Required action: Determine how many lines in this listing contain the word "middle" and report that number by itself.
______________________________
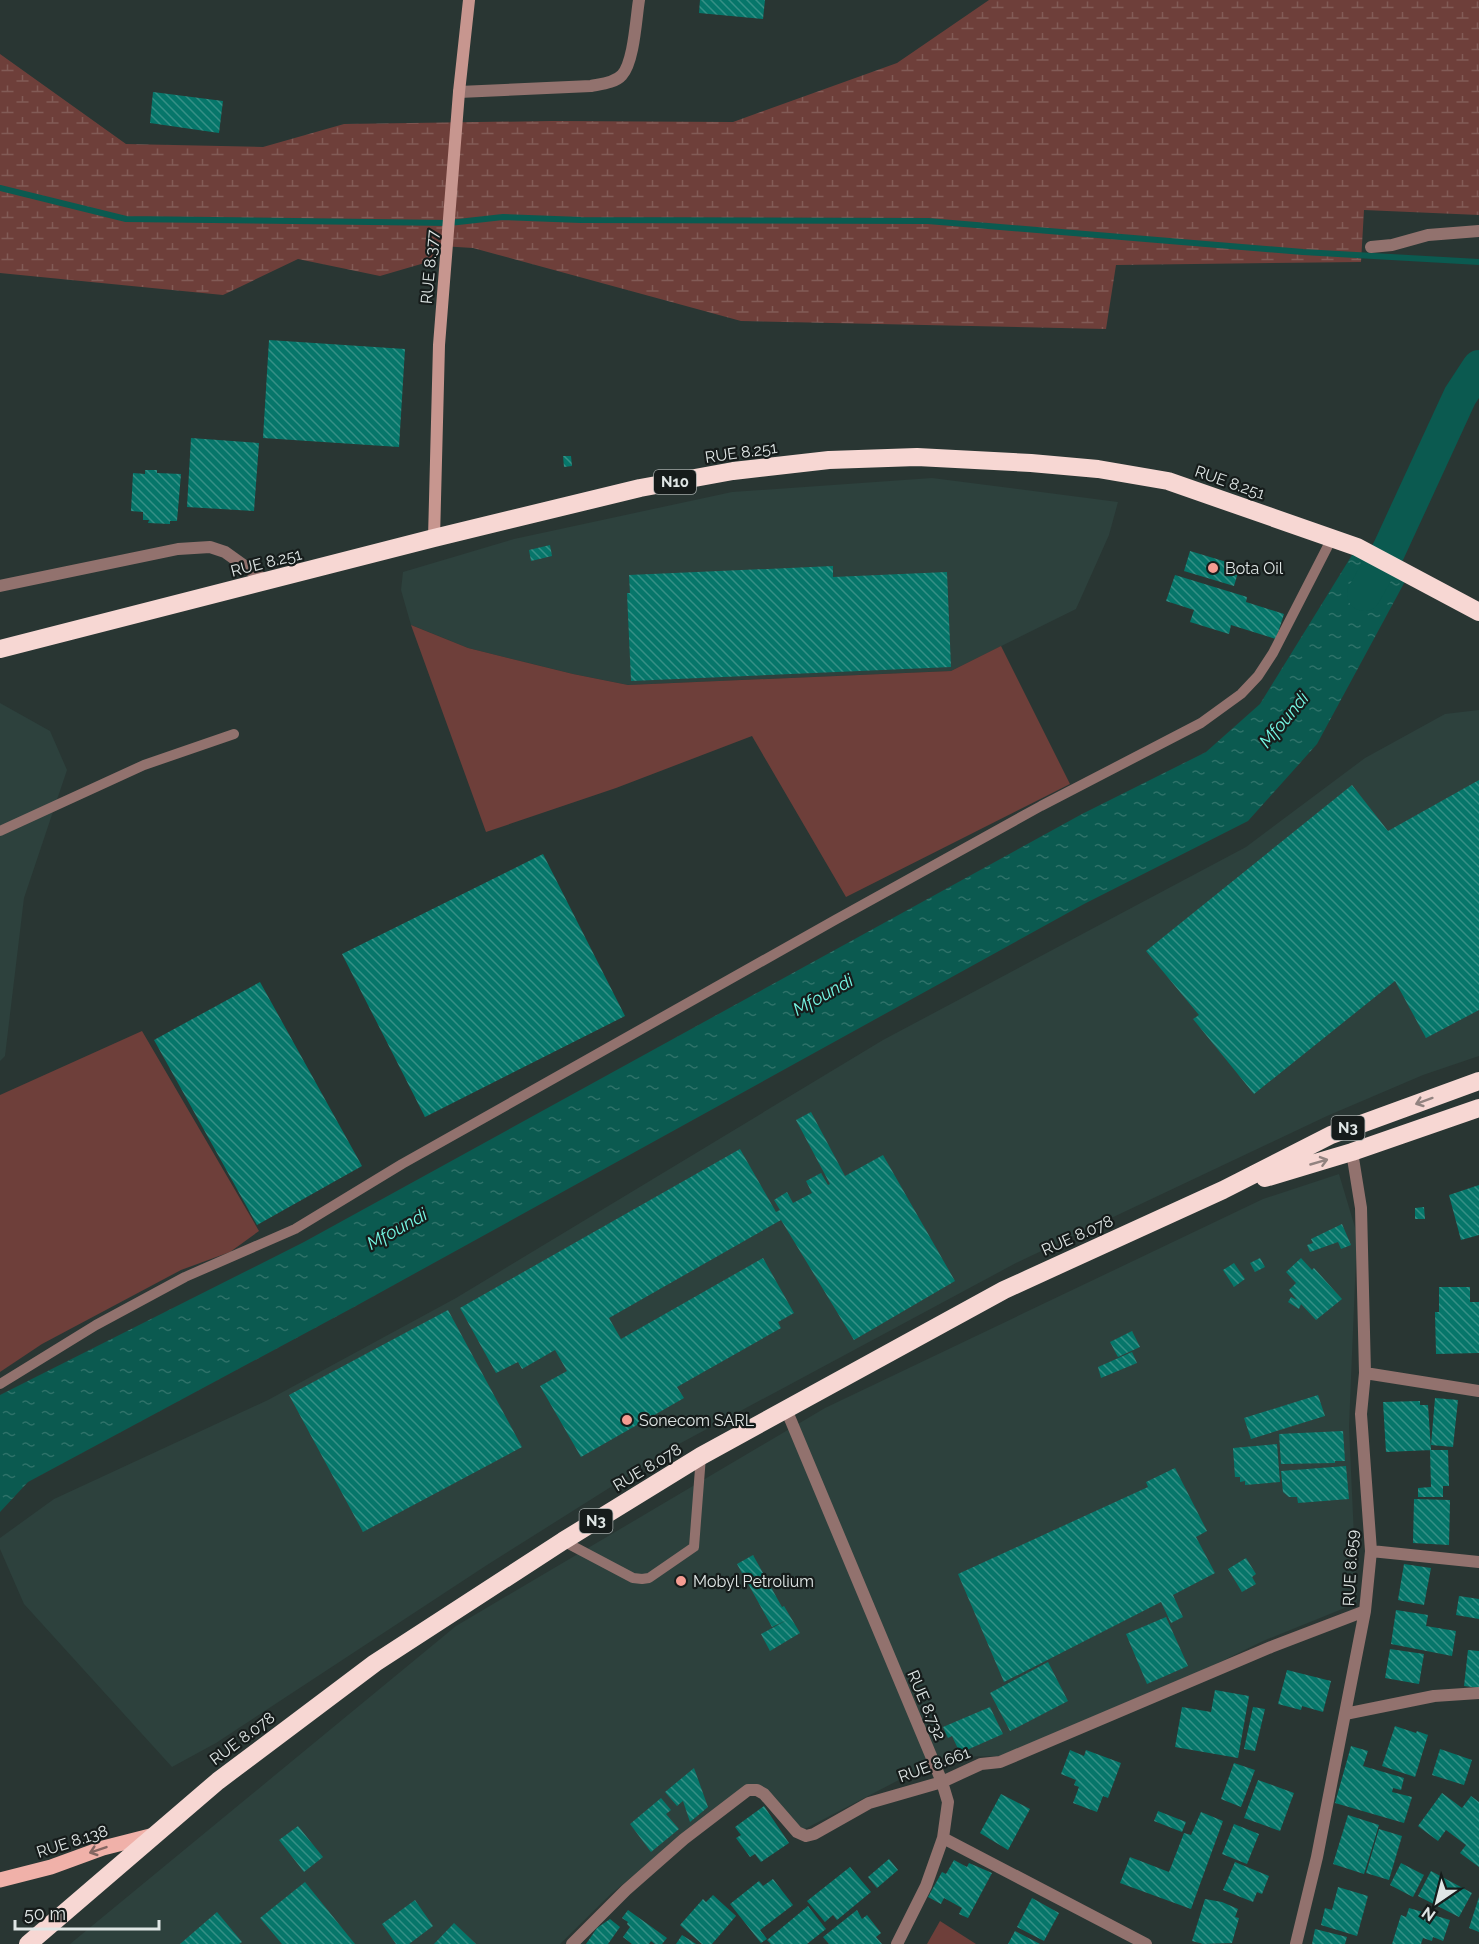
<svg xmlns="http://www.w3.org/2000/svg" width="1479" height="1944" viewBox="0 0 1479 1944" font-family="Raleway,sans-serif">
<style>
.built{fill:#2d413d}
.green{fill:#6e3f3a}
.wetland{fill:url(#wetland-marsh)}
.water{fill:url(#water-ripples)}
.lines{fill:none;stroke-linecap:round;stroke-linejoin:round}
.stream{stroke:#0b5a50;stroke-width:6}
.river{stroke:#0b5a50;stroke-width:34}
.building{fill:url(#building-back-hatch)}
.lane{stroke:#92726e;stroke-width:10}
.street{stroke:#92726e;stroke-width:12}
.secondary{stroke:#c7968f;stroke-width:12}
.primary{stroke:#f0b1a9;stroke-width:15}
.highway{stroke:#f7d7d3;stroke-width:18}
.oneway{stroke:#928380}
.oneway2{stroke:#836662}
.poi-dot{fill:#f59c92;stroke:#161c1b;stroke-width:2}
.labels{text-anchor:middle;stroke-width:4.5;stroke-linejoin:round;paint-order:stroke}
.shield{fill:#161c1b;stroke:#a3a9a8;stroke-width:1.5}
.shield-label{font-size:15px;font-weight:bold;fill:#dfe6e5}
.street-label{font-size:16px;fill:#dfe6e5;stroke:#161c1b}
.poi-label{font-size:16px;fill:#dfe6e5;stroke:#161c1b;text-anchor:start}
.water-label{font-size:18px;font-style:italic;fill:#75f7e4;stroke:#161c1b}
</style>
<defs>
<pattern id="wetland-marsh" width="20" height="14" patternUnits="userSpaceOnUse" patternTransform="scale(1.5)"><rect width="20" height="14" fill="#6e3f3a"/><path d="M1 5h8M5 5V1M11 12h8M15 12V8" fill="none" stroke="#825b56"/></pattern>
<pattern id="water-ripples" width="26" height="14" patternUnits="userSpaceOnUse" patternTransform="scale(1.5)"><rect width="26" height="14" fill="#0b5a50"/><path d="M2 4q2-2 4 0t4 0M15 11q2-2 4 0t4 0" fill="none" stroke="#2e7269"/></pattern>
<pattern id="building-back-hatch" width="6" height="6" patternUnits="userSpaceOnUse" patternTransform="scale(1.5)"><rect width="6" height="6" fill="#06766a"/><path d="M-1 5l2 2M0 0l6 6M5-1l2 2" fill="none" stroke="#369086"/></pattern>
</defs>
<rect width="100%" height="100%" fill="#293633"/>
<!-- built -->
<path class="built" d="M932,478L1118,502L1109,535L1076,609L951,671L628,685L573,674L468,648L411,625L401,590L403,572L514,539L732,492Z
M0,703L50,731L67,770L24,898L5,1056L0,1061Z
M1479,710V1056L1423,1075L1327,1116L1016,1263L679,1444L487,1565L216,1743L172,1767L24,1604L0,1549V1538L54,1499L268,1400L456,1298L883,1040L1246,847L1365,758L1445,714Z
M1339,1174L1357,1234L1349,1427L1357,1603L1263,1641L1210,1667L1000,1756L943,1757L801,1831L763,1788L704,1817L611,1894L560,1944H70L456,1626L825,1408L1263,1199Z"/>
<!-- green -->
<path class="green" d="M411,625L468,648L573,674L628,685L951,671L1001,646L1070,784L846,897L752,736L616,788L486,832Z
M142,1031L259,1231L230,1252L181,1270L42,1344L0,1372V1095Z
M940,1921L976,1944H927Z"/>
<!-- wetland -->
<path class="wetland" d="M989,0H1479V215L1364,210L1361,262L1116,265L1106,329L741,321L473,248L441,246L428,262L380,276L298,259L223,295L0,273V54L126,144L263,147L344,124L553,121L733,122L897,63Z"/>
<!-- water -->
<path class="water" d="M1357,547L1409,574L1317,744L1248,821L1084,904L354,1307L28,1482L0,1512V1395L304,1242L1082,814L1206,752L1260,704Z"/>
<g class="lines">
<!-- stream -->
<path class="stream" d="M0,188L126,219L449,223L503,217L581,220L928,221L1303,252L1479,262"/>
<!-- river -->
<path class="river" d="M1364,594L1389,550L1460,396L1479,367"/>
</g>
<!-- building -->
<path class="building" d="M700,0H765L763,19L699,13Z
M153,92L223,101L219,133L150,123Z
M269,340L405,349L399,447L263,438Z
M191,438L259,443L254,511L187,507Z
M563,456H571L572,466L564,467Z
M145,470H157V473L181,474L177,521H170V524L148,523L149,520H143V512L131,511L133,473L145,474Z
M550,545L552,556L531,561L529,550Z
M1190,551L1240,566L1234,586L1184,571Z
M833,566V577L947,572L951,667L631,681L627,593H630L629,575Z
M1175,575L1247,597L1246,602L1284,614L1276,639L1231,625L1229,634L1190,622L1194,610L1166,601Z
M1479,780V1010L1426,1038L1395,981L1254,1094L1193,1019L1199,1015L1146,951L1352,785L1388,831Z
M543,854L625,1016L425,1117L342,954Z
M260,982L362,1166L257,1225L154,1040Z
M811,1112L845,1176L883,1155L955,1281L854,1340L781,1220L609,1318L621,1339L763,1258L794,1313L778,1322L781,1328L677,1387L684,1398L581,1457L540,1386L567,1371L555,1350L522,1369L518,1362L496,1373L460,1308L740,1149L776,1212L780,1210L774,1200L787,1192L793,1203L812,1193L806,1181L821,1173L828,1185L830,1184L796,1120Z
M1479,1185V1235L1461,1240L1449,1195Z
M1424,1207L1425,1219H1415V1208Z
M1342,1224L1351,1245L1341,1249L1338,1242L1310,1252L1307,1245L1313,1243L1311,1239Z
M1260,1258L1265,1267L1255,1272L1250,1263Z
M1301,1258L1312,1270L1314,1268L1342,1299L1316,1320L1301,1304L1299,1309L1288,1302L1291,1297L1297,1300L1289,1290L1296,1283L1286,1272Z
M1234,1263L1245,1279L1234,1287L1223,1270Z
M1439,1287H1470V1302H1479V1353L1436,1354L1435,1312H1439Z
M448,1310L522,1447L363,1532L289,1395Z
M1132,1331L1140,1347L1118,1357L1110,1342Z
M1132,1352L1137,1363L1101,1378L1098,1367Z
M1318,1395L1325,1416L1251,1439L1244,1418Z
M1435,1398L1458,1400L1453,1447L1431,1445Z
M1420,1401V1405H1428L1431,1450L1386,1452L1383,1402Z
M1343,1431L1345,1461H1335V1463L1281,1464L1279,1434Z
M1277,1444L1280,1482L1245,1485V1481L1240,1482V1477H1235L1233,1448Z
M1430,1450H1448L1449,1486H1443V1497H1418V1488L1431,1487Z
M1346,1466L1349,1499L1298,1503L1297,1497H1289L1283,1492L1281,1471Z
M1175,1468L1207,1531L1196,1537L1215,1573L1173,1595L1183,1617L1171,1623L1161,1602L1004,1682L958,1574L1148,1487L1146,1482Z
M1414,1499L1450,1500L1449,1545L1413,1543Z
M753,1555L782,1607L784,1606L800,1633L770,1651L761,1634L787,1620L772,1627L737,1564Z
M1246,1558L1256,1574L1252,1577L1256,1584L1242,1592L1228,1569Z
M1404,1564L1431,1568L1424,1605L1398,1600Z
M1459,1596L1479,1599V1619L1456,1615Z
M1396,1610L1428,1615L1426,1626L1456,1631L1452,1656L1391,1644Z
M1166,1617L1188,1666L1147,1684L1126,1634Z
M1390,1649L1424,1654L1419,1684L1385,1678Z
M1468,1650L1479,1651V1688L1464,1686Z
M1048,1662L1068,1701L1010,1731L990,1693Z
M1287,1670L1331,1681L1323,1712L1302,1706L1301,1710L1278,1704Z
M1215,1690L1249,1696L1238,1758L1175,1747L1182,1707L1211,1712Z
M990,1707L1003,1734L960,1753L952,1736L948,1738L943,1727Z
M1253,1707L1265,1709L1255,1751L1244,1749Z
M1395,1726L1416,1733L1417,1731L1428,1735L1415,1777L1382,1766Z
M1351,1746L1368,1751L1363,1766L1404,1778L1401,1790L1393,1788L1392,1792L1412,1797L1404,1823L1335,1803Z
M1440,1749L1472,1760L1464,1785L1432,1775Z
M1070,1750L1084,1756L1086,1750L1121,1763L1108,1798L1103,1796L1097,1812L1073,1803L1079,1787L1074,1785L1076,1780L1061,1774Z
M1234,1763L1255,1770L1241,1807L1221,1799Z
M694,1768L708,1807L690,1822L683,1801L677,1806L665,1792Z
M1258,1780L1294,1793L1280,1831L1244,1818Z
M1442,1793L1462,1808L1471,1796L1479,1802V1867L1460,1853L1466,1845L1446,1830L1438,1841L1418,1826Z
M1001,1794L1030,1809L1008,1850L980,1833Z
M661,1798L671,1810L666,1814L679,1829L651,1852L630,1824Z
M764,1806L789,1843L761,1862L755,1854L750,1857L736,1838L741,1835L735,1827Z
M1158,1811L1186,1822L1182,1832L1154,1821Z
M1201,1812L1223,1821L1191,1909L1120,1883L1130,1857L1169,1872L1184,1833L1191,1835Z
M1348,1815L1379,1825L1364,1874L1333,1864Z
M1234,1824L1259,1834L1247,1864L1222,1854Z
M298,1826L323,1857L304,1872L279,1840Z
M1379,1829L1402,1836L1389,1880L1366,1873Z
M889,1859L898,1870L877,1888L868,1877Z
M954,1860L967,1867L969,1863L992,1873L968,1918L959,1914L962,1908L944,1898L941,1904L928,1897L942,1872L946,1874Z
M1235,1862L1269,1876L1262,1894L1257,1892L1253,1902L1223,1890Z
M1401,1863L1424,1875L1413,1897L1390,1885Z
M850,1867L871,1892L837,1920L833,1915L825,1922L807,1901Z
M1431,1871L1472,1893L1459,1917L1418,1896Z
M773,1879L793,1905L760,1930L767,1939L761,1943L730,1904L759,1881L763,1886Z
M305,1882L355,1944H282L260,1918Z
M1338,1887L1368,1896L1357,1936L1321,1925L1325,1908L1332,1910Z
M713,1895L736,1916L712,1944H702L680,1925L703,1899L706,1902Z
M1479,1897V1932L1469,1928Z
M1032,1898L1059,1913L1044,1941L1017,1927Z
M1205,1899L1222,1902L1238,1909L1235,1917L1239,1918L1232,1943L1203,1944L1192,1941Z
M415,1900L433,1926L409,1944H396L382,1924Z
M808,1906L826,1929L807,1944H771L767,1940Z
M1409,1908L1450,1920L1443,1941L1433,1937L1432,1941L1423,1938L1421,1944H1392L1401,1915L1406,1917Z
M628,1910L667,1938L662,1944H655L651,1941L649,1944H632L623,1937L630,1927L627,1924L628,1922L622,1918Z
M857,1910L862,1919L867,1915L881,1933L876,1937L882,1944H829L823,1937Z
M217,1912L242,1942L239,1944H180Z
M610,1919L620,1927L608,1944H586L597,1928Z
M454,1923L476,1944H434Z
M1315,1929L1347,1937L1345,1944H1312Z
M1015,1931L1040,1944H1008Z
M682,1935L696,1944H676Z"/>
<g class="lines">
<!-- lane -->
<path class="lane" d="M0,831L144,765L234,734
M0,1384L96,1325L185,1277L295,1229L402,1164L835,920L1041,806L1201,723L1241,694L1258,676L1273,653L1332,538
M563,1541L633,1578L642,1579L649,1578L694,1547L701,1456"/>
<!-- street -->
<path class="street" d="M459,92L591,86C601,84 615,83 622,75C634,62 636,18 639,0
M1371,247L1392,245L1428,235L1479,231
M0,586L178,549L210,547L225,552L267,582
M1365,1373L1479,1391
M786,1409L942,1782L948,1802L943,1838L1146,1944
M1371,1551L1479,1562
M1345,1714L1434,1696L1479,1693
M572,1944L626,1890L684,1839L748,1790H757L764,1794L797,1832L806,1836L814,1834L869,1803L942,1782L981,1764L1000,1762L1271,1647L1365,1611
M897,1944L926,1886L943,1838
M1296,1944L1317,1857L1365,1611L1371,1551L1361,1414L1365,1373L1361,1208L1352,1152"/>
<!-- secondary -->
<path class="secondary" d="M434,538L439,345L459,92L469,0"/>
<!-- primary -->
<path class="primary" d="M0,1880L51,1867L103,1848L154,1835"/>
<!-- highway -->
<path class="highway" d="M0,649L434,538L640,488L733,471L829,460L917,457L1031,463L1098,469L1168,481L1357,547L1479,612
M1265,1178L1352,1152L1479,1108
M28,1944L218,1781L375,1663L563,1541L701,1456L1004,1290L1223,1190L1331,1135L1479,1081"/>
</g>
<!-- one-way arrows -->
<defs><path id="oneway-shaft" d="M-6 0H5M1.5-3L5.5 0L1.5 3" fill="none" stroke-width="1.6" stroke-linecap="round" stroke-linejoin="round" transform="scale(1.5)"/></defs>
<g class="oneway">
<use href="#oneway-shaft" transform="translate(1424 1101) rotate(160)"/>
<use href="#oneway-shaft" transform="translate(1319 1162) rotate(-16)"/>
</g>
<use class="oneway2" href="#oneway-shaft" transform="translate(98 1850) rotate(161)"/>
<!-- markers -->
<g class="poi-dot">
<circle cx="1213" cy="568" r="6"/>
<circle cx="627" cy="1420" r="6"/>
<circle cx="681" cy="1581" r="6"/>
</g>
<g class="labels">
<!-- shield labels -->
<g class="shield">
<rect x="654" y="470" width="42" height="24" rx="4.5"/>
<rect x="1331.5" y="1116" width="33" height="24" rx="4.5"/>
<rect x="579.5" y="1509" width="33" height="24" rx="4.5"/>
</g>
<g class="shield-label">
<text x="675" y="487">N10</text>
<text x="1348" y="1133">N3</text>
<text x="596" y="1526">N3</text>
</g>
<!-- street labels -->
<g class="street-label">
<text transform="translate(429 267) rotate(-85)" y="6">RUE 8.377</text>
<text transform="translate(741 452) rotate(-8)" y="6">RUE 8.251</text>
<text transform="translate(1230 482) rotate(19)" y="6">RUE 8.251</text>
<text transform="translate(266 562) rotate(-14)" y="6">RUE 8.251</text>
<text transform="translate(1077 1235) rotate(-24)" y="6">RUE 8.078</text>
<text transform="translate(647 1467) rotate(-31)" y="6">RUE 8.078</text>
<text transform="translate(1350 1568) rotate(-87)" y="6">RUE 8.659</text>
<text transform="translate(927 1705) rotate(67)" y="6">RUE 8.732</text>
<text transform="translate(242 1738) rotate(-37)" y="6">RUE 8.078</text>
<text transform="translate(934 1764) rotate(-20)" y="6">RUE 8.661</text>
<text transform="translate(72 1841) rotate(-18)" y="6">RUE 8.138</text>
</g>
<!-- poi labels -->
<g class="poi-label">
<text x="1225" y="574">Bota Oil</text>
<text x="639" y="1426">Sonecom SARL</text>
<text x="693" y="1587">Mobyl Petrolium</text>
</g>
<!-- water labels -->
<g class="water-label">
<text transform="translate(1284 720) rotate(-50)" y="6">Mfoundi</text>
<text transform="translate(823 995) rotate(-29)" y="6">Mfoundi</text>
<text transform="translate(397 1229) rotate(-29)" y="6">Mfoundi</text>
</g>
</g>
<!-- north arrow -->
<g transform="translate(1437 1902) rotate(215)" stroke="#161c1b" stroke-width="4.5" paint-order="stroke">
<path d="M0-4.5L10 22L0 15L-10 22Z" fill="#dfe6e5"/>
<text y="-9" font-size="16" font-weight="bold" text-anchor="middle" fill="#dfe6e5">N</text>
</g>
<!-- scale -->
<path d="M15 1920v9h144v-9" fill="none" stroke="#dfe6e5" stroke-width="3"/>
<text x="24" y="1920" font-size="18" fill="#dfe6e5" stroke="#161c1b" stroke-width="4.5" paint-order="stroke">50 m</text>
</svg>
______________________________
Task answer: 2